Clinical value of PUM1–DEPTOR–Akt axis in GC. A) Representative IHC staining of PUM1, DEPTOR, Ki‐67, p‐Akt, HK2, and GLUT1 in xenografted tumors. Scale bar, 50 µm. B) Photograph of the excised tumors from PDX model after intratumoral injection of siPUM1 or the control (n = 6 per group). C) The tumor growth analysis of PDX model with siControl or siPUM1 treatment. D) Comparison of tumor weight at last time point with siControl or siPUM1 treatment. E) Representative images of PUM1 and DEPTOR IHC staining in 248 GC patient specimens.
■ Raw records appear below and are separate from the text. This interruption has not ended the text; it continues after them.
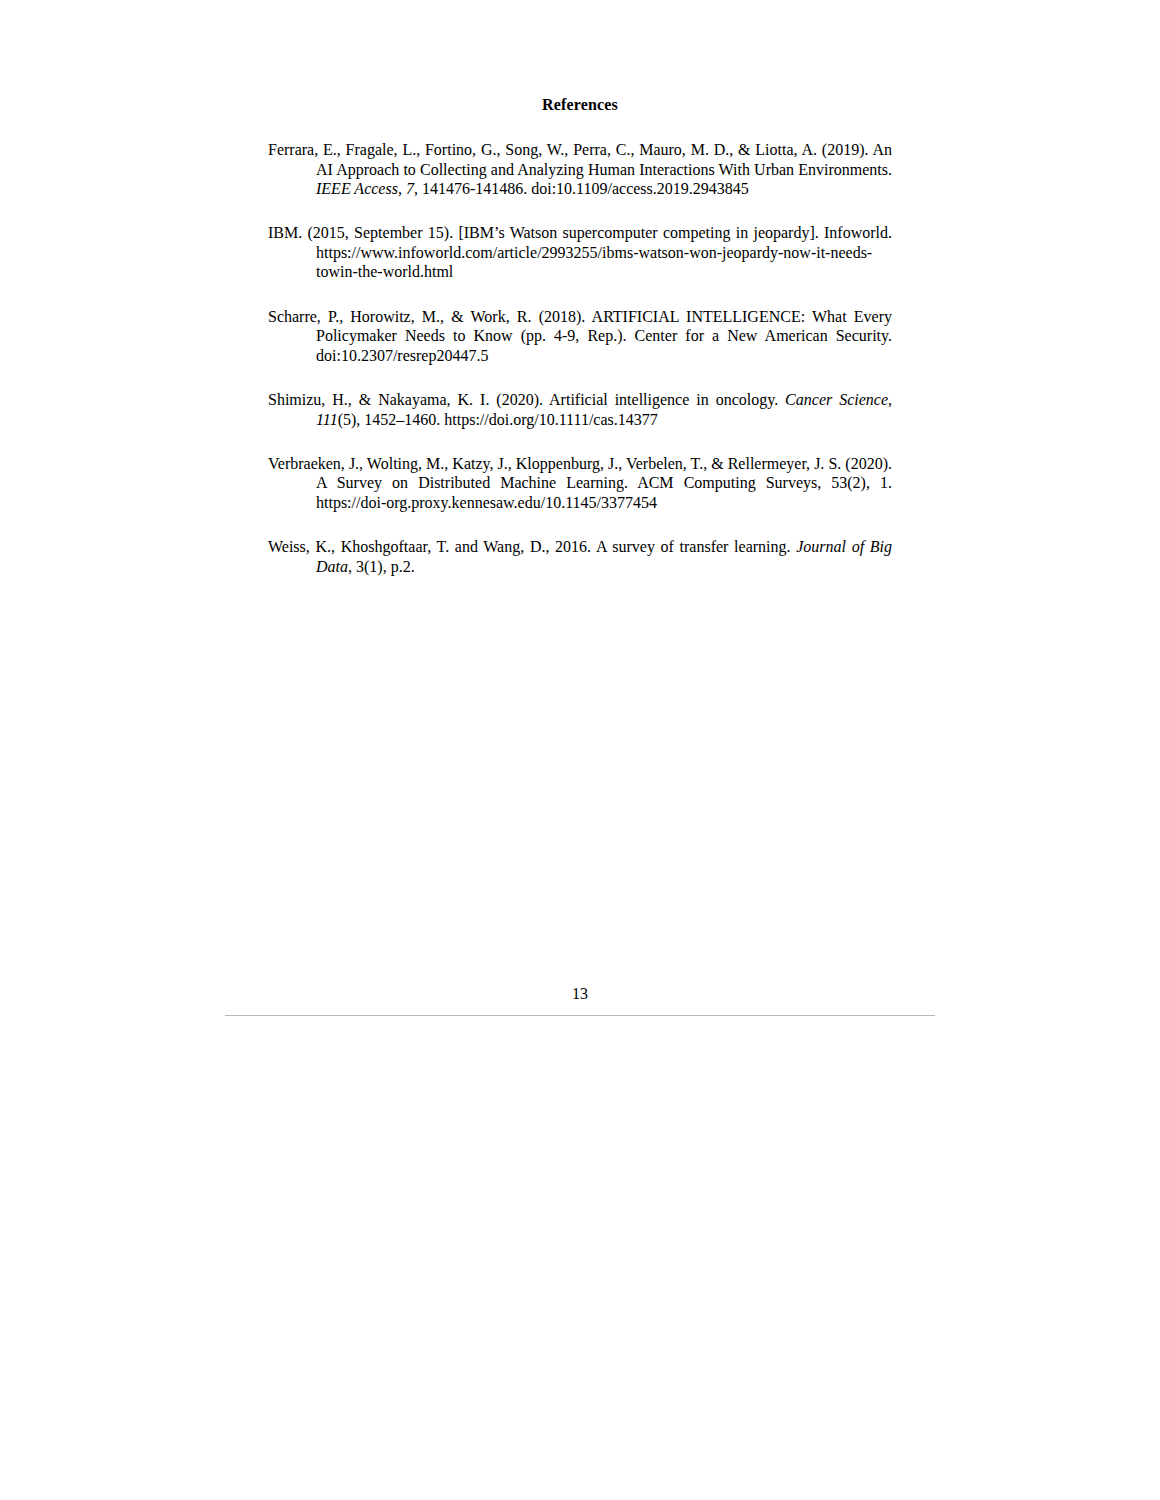References
Ferrara, E., Fragale, L., Fortino, G., Song, W., Perra, C., Mauro, M. D., & Liotta, A. (2019). An AI Approach to Collecting and Analyzing Human Interactions With Urban Environments. IEEE Access, 7, 141476-141486. doi:10.1109/access.2019.2943845
IBM. (2015, September 15). [IBM’s Watson supercomputer competing in jeopardy]. Infoworld. https://www.infoworld.com/article/2993255/ibms-watson-won-jeopardy-now-it-needs-towin-the-world.html
Scharre, P., Horowitz, M., & Work, R. (2018). ARTIFICIAL INTELLIGENCE: What Every Policymaker Needs to Know (pp. 4-9, Rep.). Center for a New American Security. doi:10.2307/resrep20447.5
Shimizu, H., & Nakayama, K. I. (2020). Artificial intelligence in oncology. Cancer Science, 111(5), 1452–1460. https://doi.org/10.1111/cas.14377
Verbraeken, J., Wolting, M., Katzy, J., Kloppenburg, J., Verbelen, T., & Rellermeyer, J. S. (2020). A Survey on Distributed Machine Learning. ACM Computing Surveys, 53(2), 1. https://doi-org.proxy.kennesaw.edu/10.1145/3377454
Weiss, K., Khoshgoftaar, T. and Wang, D., 2016. A survey of transfer learning. Journal of Big Data, 3(1), p.2.
13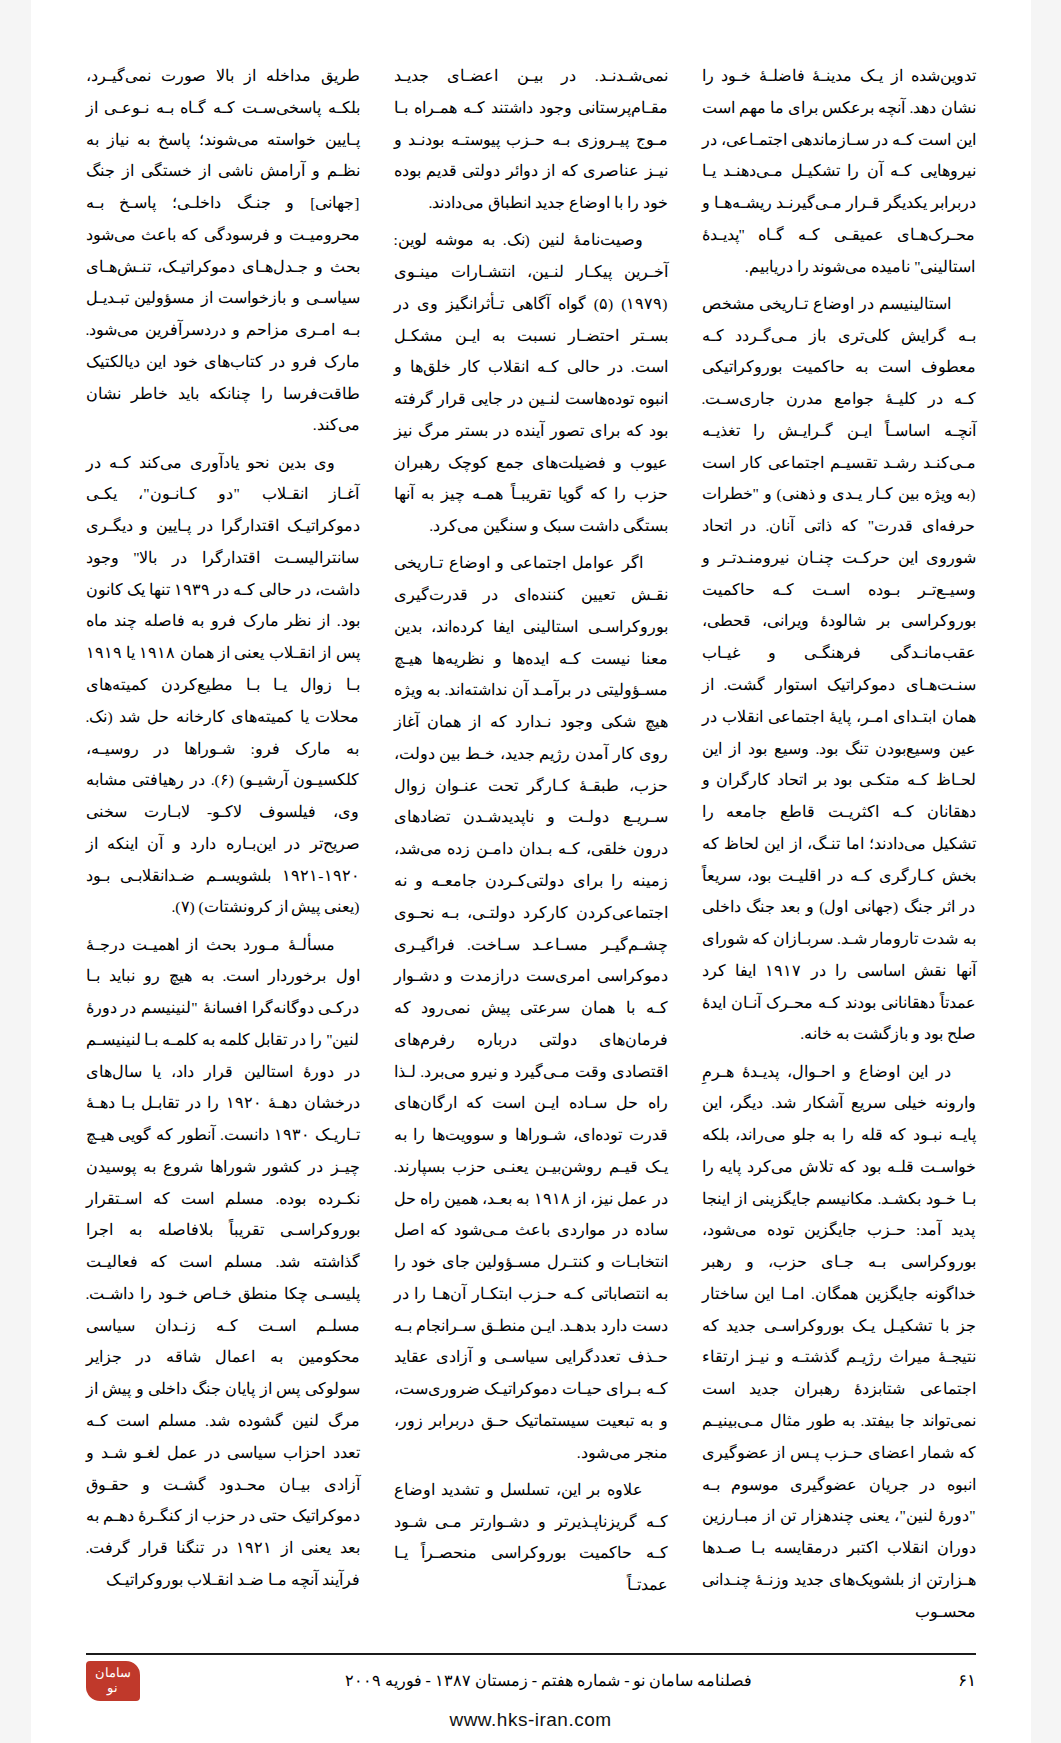تدوین‌شده از یـک مدینـهٔ فاضلـهٔ خـود را نشان دهد. آنچه برعکس برای ما مهم است این است کـه در سـازماندهی اجتمـاعی، در نیروهایی کـه آن را تشکیـل مـی‌دهنـد یـا دربرابر یکدیگر قـرار مـی‌گیرنـد ریشـه‌هـا و محـرک‌هـای عمیقـی کـه گـاه "پدیـدهٔ استالینی" نامیده می‌شوند را دریابیم.
استالینیسم در اوضاع تـاریخی مشخص بـه گرایش کلی‌تری باز مـی‌گـردد کـه معطوف است به حاکمیت بوروکراتیکی کـه در کلیـهٔ جوامع مدرن جاری‌سـت. آنچـه اساسـاً ایـن گـرایـش را تغذیـه مـی‌کنـد رشـد تقسیـم اجتماعی کار است (به ویژه بین کـار یـدی و ذهنی) و "خطرات حرفه‌ای قدرت" که ذاتی آنان. در اتحاد شوروی این حرکـت چنـان نیرومنـدتـر و وسیـع‌تـر بـوده اسـت کـه حاکمیت بوروکراسی بر شالودهٔ ویرانی، قحطی، عقب‌مانـدگی فرهنگـی و غیـاب سنـت‌هـای دموکراتیک استوار گشت. از همان ابتـدای امـر، پایهٔ اجتماعی انقلاب در عین وسیع‌بودن تنگ بود. وسیع بود از این لحـاظ کـه متکـی بود بر اتحاد کارگران و دهقانان کـه اکثریـت قاطع جامعه را تشکیل می‌دادند؛ اما تنـگ، از این لحاظ که بخش کـارگری کـه در اقلیـت بود، سریعاً در اثر جنگ (جهانی اول) و بعد جنگ داخلی به شدت تارومار شـد. سربـازان که شورای آنها نقش اساسی را در ۱۹۱۷ ایفا کرد عمدتاً دهقانانی بودند کـه محـرک آنـان ایدهٔ صلح بود و بازگشت به خانه.
در این اوضاع و احـوال، پدیـدهٔ هـرمِ وارونه خیلی سریع آشکار شد. دیگر، این پایـه نبـود که قله را به جلو می‌راند، بلکه خواسـت قلـه بود که تلاش می‌کرد پایه را بـا خـود بکشـد. مکانیسم جایگزینی از اینجا پدید آمد: حـزب جایگزین توده می‌شود، بوروکراسی بـه جـای حزب، و رهبر خداگونه جایگزین همگان. امـا این ساختار جز با تشکیـل یـک بوروکراسـی جدید که نتیجـهٔ میراث رژیـم گذشتـه و نیـز ارتقاء اجتماعی شتابزدهٔ رهبران جدید است نمی‌تواند جا بیفتد. به طور مثال مـی‌بینیـم که شمار اعضای حـزب پـس از عضوگیری انبوه در جریان عضوگیری موسوم بـه "دورهٔ لنین"، یعنی چندهزار تن از مبـارزین دوران انقلاب اکتبر درمقایسه بـا صـدها هـزارتن از بلشویک‌های جدید وزنـهٔ چنـدانی محسـوب
نمی‌شـدنـد. در بیـن اعضـای جدیـد مقـام‌پرستانی وجود داشتند کـه همـراه بـا مـوج پیـروزی بـه حـزب پیوستـه بودنـد و نیـز عناصری که از دوائر دولتی قدیم بوده خود را با اوضاع جدید انطباق می‌دادند.
وصیت‌نامهٔ لنین (نک. به موشه لوین: آخـرین پیکـار لنـین، انتشـارات مینـوی (۱۹۷۹) (۵) گواه آگاهی تـأثرانگیز وی در بسـتر احتضـار نسبت به ایـن مشکـل است. در حالی کـه انقلاب کار خلق‌ها و انبوه توده‌هاست لنـین در جایی قرار گرفته بود که برای تصور آینده در بستر مرگ نیز عیوب و فضیلت‌های جمع کوچک رهبران حزب را که گویا تقریبـاً همـه چیز به آنها بستگی داشت سبک و سنگین می‌کرد.
اگر عوامل اجتماعی و اوضاع تـاریخی نقـش تعیین کننده‌ای در قدرت‌گیری بوروکراسـی استالینی ایفا کرده‌اند، بدین معنا نیست کـه ایده‌ها و نظریه‌ها هیـچ مسـؤولیتی در برآمـد آن نداشته‌اند. به ویژه هیچ شکی وجود نـدارد که از همان آغاز روی کار آمدن رژیم جدید، خـط بین دولت، حزب، طبقـهٔ کـارگر تحت عنـوان زوال سـریـع دولـت و ناپدیدشـدن تضادهای درون خلقی، کـه بـدان دامـن زده می‌شد، زمینه را برای دولتی‌کـردن جامعـه و نه اجتماعی‌کردن کارکرد دولتـی، بـه نحـوی چشـم‌گیـر مسـاعـد سـاخت. فراگیـری دموکراسی امری‌ست درازمدت و دشـوار کـه با همان سرعتی پیش نمی‌رود که فرمان‌های دولتی درباره رفرم‌های اقتصادی وقت مـی‌گیرد و نیرو می‌برد. لـذا راه حل سـاده ایـن است که ارگان‌های قدرت توده‌ای، شـوراها و سوویت‌ها را به یـک قیـم روشن‌بیـن یعنـی حزب بسپارند. در عمل نیز، از ۱۹۱۸ به بعـد، همین راه حل ساده در مواردی باعث مـی‌شود که اصل انتخابـات و کنتـرل مسـؤولین جای خود را به انتصاباتی کـه حـزب ابتکـار آن‌هـا را در دست دارد بدهـد. ایـن منطـق سـرانجام بـه حـذف تعددگرایی سیاسـی و آزادی عقاید کـه بـرای حیـات دموکراتیـک ضروری‌ست، و به تبعیت سیستماتیک حـق دربرابر زور، منجر می‌شود.
علاوه بر این، تسلسل و تشدید اوضاع کـه گریزناپـذیرتر و دشـوارتر مـی شـود کـه حاکمیت بوروکراسی منحصـراً یـا عمدتـاً
طریق مداخله از بالا صورت نمی‌گیـرد، بلکـه پاسخی‌سـت کـه گـاه بـه نـوعـی از پـایین خواسته می‌شوند؛ پاسخ به نیاز به نظـم و آرامش ناشی از خستگی از جنگ [جهانی] و جنـگ داخلـی؛ پاسـخ بـه محرومیـت و فرسودگی که باعث می‌شود بحث و جـدل‌هـای دموکراتیـک، تنـش‌هـای سیاسـی و بازخواست از مسؤولین تبـدیـل بـه امـری مزاحم و دردسرآفرین می‌شود. مارک فرو در کتاب‌های خود این دیالکتیک طاقت‌فرسا را چنانکه باید خاطر نشان می‌کند.
وی بدین نحو یادآوری می‌کند کـه در آغـاز انقـلاب "دو کـانـون"، یکـی دموکراتیـک اقتدارگرا در پـایین و دیگـری سانترالیسـت اقتدارگرا در بالا" وجود داشت، در حالی کـه در ۱۹۳۹ تنها یک کانون بود. از نظر مارک فرو به فاصله چند ماه پس از انقـلاب یعنی از همان ۱۹۱۸ یا ۱۹۱۹ بـا زوال یـا بـا مطیع‌کردن کمیته‌های محلات یا کمیته‌های کارخانه حل شد (نک. به مارک فرو: شـوراها در روسیـه، کلکسیـون آرشیـو) (۶). در رهیافتی مشابه وی، فیلسوف لاکـو- لابـارت سخنی صریح‌تر در این‌بـاره دارد و آن اینکه از ۱۹۲۰-۱۹۲۱ بلشویسـم ضـدانقلابـی بـود (یعنی پیش از کرونشتات) (۷).
مسألـهٔ مـورد بحث از اهمیـت درجـهٔ اول برخوردار است. به هیچ رو نباید بـا درکـی دوگانه‌گرا افسانهٔ "لنینیسم در دورهٔ لنین" را در تقابل کلمه به کلمـه بـا لنینیسـم در دورهٔ استالین قرار داد، یا سال‌های درخشان دهـهٔ ۱۹۲۰ را در تقابـل بـا دهـهٔ تـاریـک ۱۹۳۰ دانست. آنطور که گویی هیـچ چیـز در کشور شوراها شروع به پوسیدن نکـرده بوده. مسلم است که اسـتقرار بوروکراسـی تقریباً بلافاصله به اجرا گذاشته شد. مسلم است که فعالیـت پلیسـی چکا منطق خـاص خـود را داشـت. مسلـم اسـت کـه زنـدان سیاسی محکومین به اعمال شاقه در جزایر سولوکی پس از پایان جنگ داخلی و پیش از مرگ لنین گشوده شد. مسلم است کـه تعدد احزاب سیاسی در عمل لغـو شـد و آزادی بیـان محـدود گشـت و حقـوق دموکراتیک حتی در حزب از کنگـرهٔ دهـم به بعد یعنی از ۱۹۲۱ در تنگنا قرار گرفت. فرآیند آنچه مـا ضـد انقـلاب بوروکراتیـک
۶۱ فصلنامه سامان نو - شماره هفتم - زمستان ۱۳۸۷ - فوریه ۲۰۰۹ سامان
نو
www.hks-iran.com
Scale bar, 100 µm. Right: correlational analyses highlighted a significant link between PUM1 and DEPTOR expression in patient specimens (Pearson correlation, R = 0.584). F) Kaplan–Meier analysis of overall survival of PUM1 and DEPTOR combinations in our cohort. G) Receiver operating characteristic (ROC) curve analysis of PUM1 (area under a curve AUC = 0.665) or DEPTOR (AUC = 0.628) single scoring or combinational scoring (AUC = 0.713). H) Schematic diagram of PUM1 regulating GC progression via DEPTOR.